# Augmented vs. Diminished



## Richannes Wrahms

Intervals, triads, extended sonorities from other planets, you name it.


----------



## SeptimalTritone

I voted the same as dim7.


----------



## MoonlightSonata

If you put "I am a fool" as an option, it's not hard to guess who will choose it...


----------



## Manxfeeder

Neither. You don't fool with with Mother Nature.


----------



## Dr Johnson

Augmented. More is more!

Definitely!


----------



## Guest

Gotta say, RichieW honey, that the diatonic augmented triad that occurs on the mediant (III) of the minor scale strikes the ear as curious, to say the least. Root position resolutions seem most effective to I or VI. What say you?


----------



## Richannes Wrahms

It has a leading tone that 'must' resolve to the tonic so the options are: 

I: with which already has two tones in common, making it the path of least resistance, resolving to a root.

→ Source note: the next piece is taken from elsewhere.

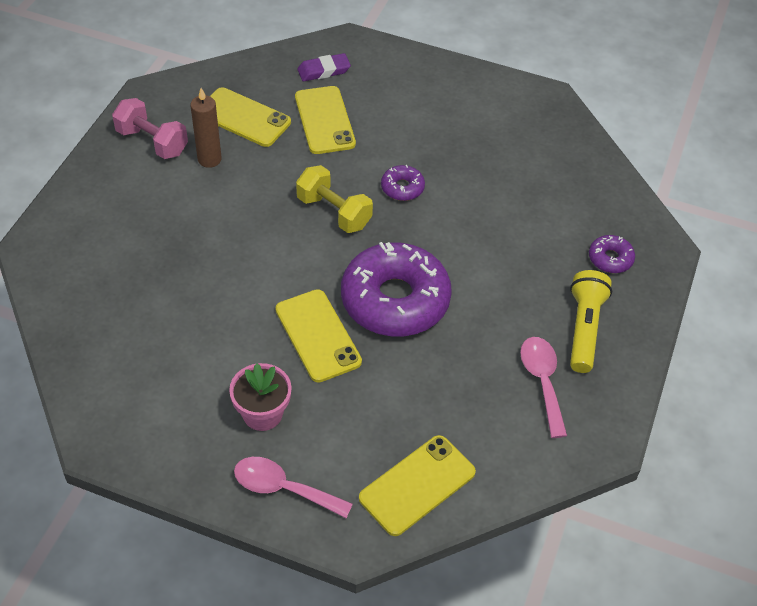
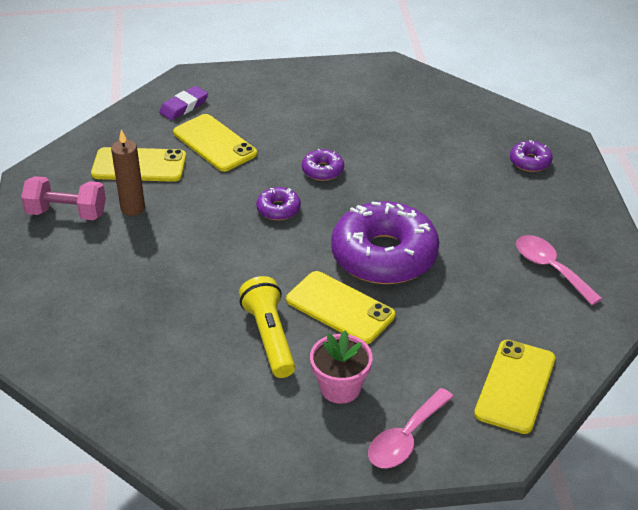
camera: 25 degrees left, 10 degrees down
pink spoon [234,457,353,518] -> pink spoon turned 45 degrees counterclockwise [368,388,454,468]
yellow dumbbell [296,165,373,233] -> purple donut [256,187,301,220]
yellow flashlight [570,270,612,373] -> yellow flashlight moved to [239,276,295,378]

VI: with one common tone, resolving to a third which makes it somewhat more satisfactory. Also the strongest root movement if you assume the augmented triad has a root.

IV: with no common tone, tritone cross relation of the leading tone with the subdominant!,resolving to a fifth, least satisfactory if permissible at all unless you are doing pseudo-medieval stuff.

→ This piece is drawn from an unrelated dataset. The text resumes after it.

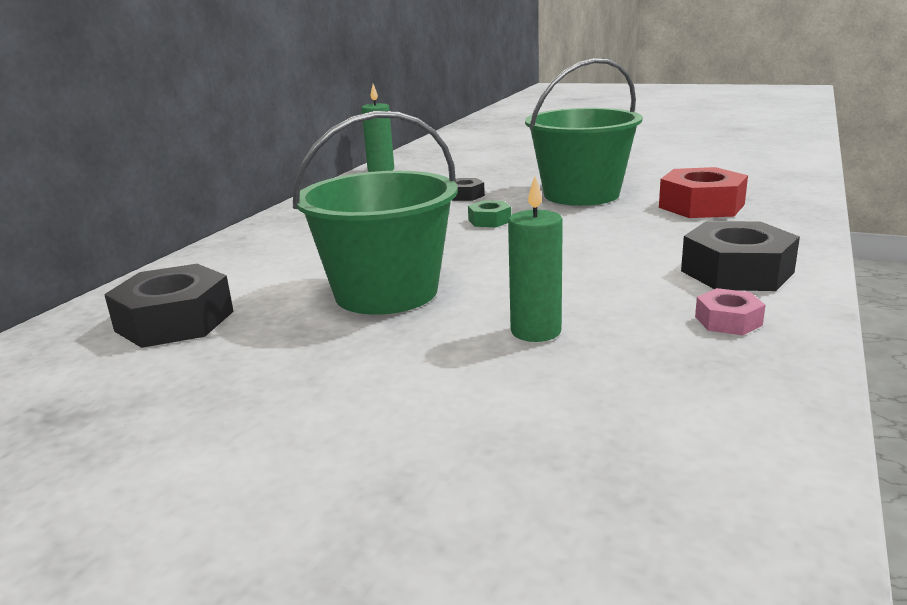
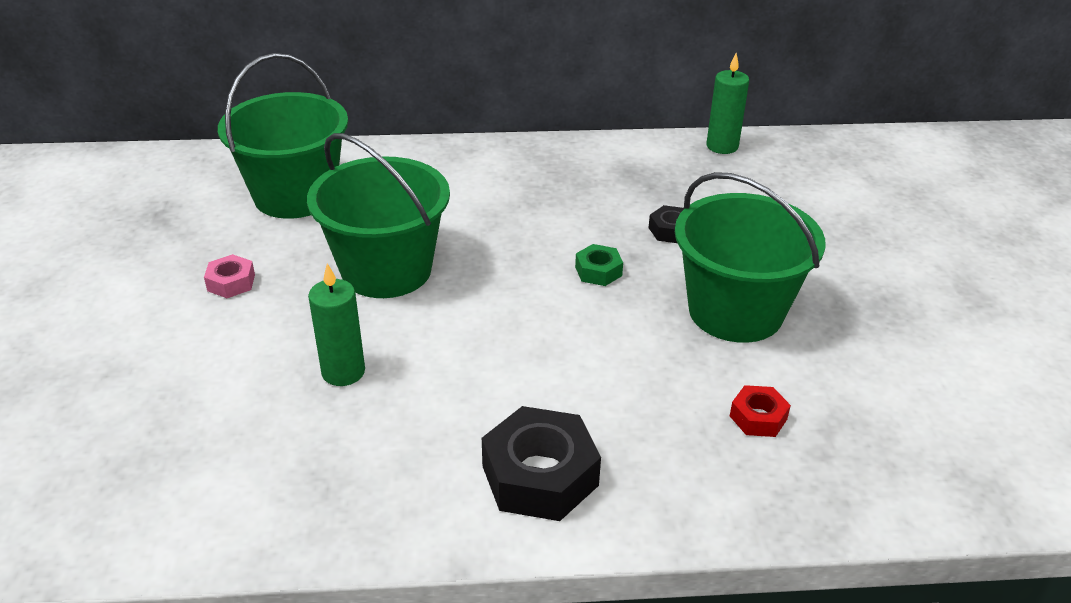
camera: 60 degrees right, 15 degrees up
black nut [104,264,234,348] -> green bucket [218,53,348,219]
red nut [659,167,748,218] -> red nut [730,385,791,437], size x0.51
pink nut [695,288,765,335] -> pink nut moved to [204,254,255,298]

Oddly enough the (diminished) VII in major can only strictly resolve to I or VI too, and the effect can be a sort of similar dramatic gesture.


----------



## clavichorder

Augmented is so useful without being utilitarian, like the diminished runs the danger of.


----------



## Dim7

The augmented scale is underrated.


----------



## hpowders

Last night at the local bar, I took a poll and augmented came out ahead, especially as sung by Willie Nelson.


----------



## Gaspard de la Nuit

Using both at the same time you can get quite an attractive half-dimisnehed with a major 9th.....d-f-Ab-c-e


----------



## isorhythm

Gaspard de la Nuit said:


> Using both at the same time you can get quite an attractive half-dimisnehed with a major 9th.....d-f-Ab-c-e


This is the chord I was thinking of as well...Wikipedia says this is called a half-diminished ninth chord, but I'm not sure I trust that.


----------



## Mahlerian

isorhythm said:


> This is the chord I was thinking of as well...Wikipedia says this is called a half-diminished ninth chord, but I'm not sure I trust that.


Oh, I was thinking of building a diminished and augmented triad on the same root, ie D-F#-A#-F-Ab-D. It would be enharmonic to a Bb7 with an added minor sixth, or alternatively conceived as a derivation from a major minor thirds chord: D-F#-A-F.


----------



## MoonlightSonata

Finding all sorts of lovely harmonic things today - the mu chord, pentatonic Phrygian and now this.


----------



## Dim7

I keep reading the title as "Augmented vs. Demented".


----------



## Dr Johnson

I'd like to hear a demented chord/scale.


----------